The Typical Schedule by Year:

The Tulane Schedule works in 4 calendar week blocks, not by the Gregorian calendar (i.e., month to month). Interns will begin the intern year on June 23, and rotate to different rotations every 4 weeks; we always switch rotations on a Monday. Upper-level residents (R2 and R3) rotate every four weeks as well, but one week after the interns switch. This ensures that whenever you enter a new rotation, you will have a resident who has been on that service for 3 weeks to help you get acclimated.

With 52 weeks in the year, there are 13 four-week blocks. Every resident gets four of these weeks off for vacation (taken during ambulatory or elective blocks) as well as one of the two holiday weeks (New Years or Christmas).

 
REALLY COOL FEATURES OF THE FIRM SYSTEM

Call Schedules:
The call schedule at each hospital is in this same sequence (RuGBY: Red, Green, Blue, Yellow), with call being staggered at each hospital by one day (i.e., If Red Firm is on call on-call at Tulane on Tuesday, Red Firm will be on call at the VA on Wednesday, and on-call at Charity on Thursday). Because this cycle repeats every four days from now until eternity, the Red Firm Resident knows when the Red Firm will be on call 40, 100, and 300 days from now.

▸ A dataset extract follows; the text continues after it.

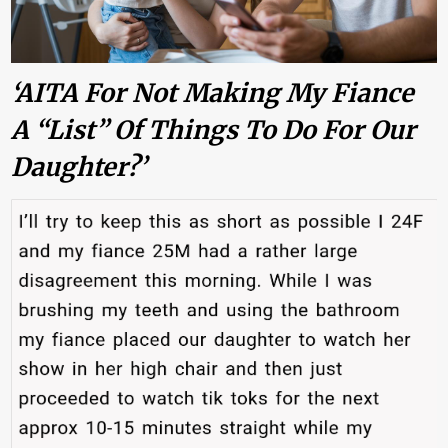
‘AITA For Not Making My Fiance
A “list” Of Things To Do For Our
Daughter?’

And because the Red Firm resident knows what month he has chosen to be the ward resident for say, Charity Hospital in April, he knows from the first day of the year what days he will be on call in April. This is great, because it allows you to make weekend plans, even during call months several months away.

Maximal Exposure to Your Colleagues:
While it may seem that being in a firm locks you into working with only ¼ of the residency, the opposite is true. Because each firm sends one member to staff each of the four teams, you will work with members of the other three firms each month. When in clinic, you will work directly with members of your firm.

Interns:
Interns are assigned a firm as well, but while on the wards they work with a resident not in their firm. Red or Green firm interns (Red/Green Firm clinic days are Monday and Thursdays) are always assigned to either a Blue or Yellow ward team (Blue/Yellow Firm clinic days are Tuesday and Wednesday), and vice versa. This means that at least one member of the team will be available on the wards (i.e., not in clinic) each day so that no one has to return to the wards to complete patient care after their clinic.

Clinics:
Each firm operates its own continuity clinics: one at the VA and one at Charity. The operation of the clinic in determined by the firm. If a resident has to miss a clinic (i.e., vacation, post-call clinics, ER and ICU clinics are cancelled.), a firm member is there to pick it up.

Jeopardy:
People get sick, and things come up. When it does happen that you need someone to cover you, another one of your firm colleagues will gladly provide the jeopardy coverage. Why? Because within your firm team, he knows that there will come a time when he needs you to cover him. Look at the grida on the sample “Pegasus” program again; exactly half of your firm will on ambulatory or elective when you are on the wards. This means half of your firm is available to provide coverage for you if you have to be out.

Taking Control:
Each firm designs its own Quality Improvement Project each year. The Tulane QI kit will walk you through how to identify an area of improvement (on the wards, in your clinic, in the program, etc.) and design a proposal to make the improvement. Because the firms run their own show on their service and in their clinic, they have first-hand knowledge of what needs to be improved. While most residents around the country are helplessly at the whim of the system in which they work, the Tulane resident owns his or her own solutions. And in doing so, the Tulane Resident masters the Systems of Care Competency, and the skills of owning and operating his or her own clinical practice. Tulane is about training leaders in the health care field, and this is a key component to their success when they leave residency training.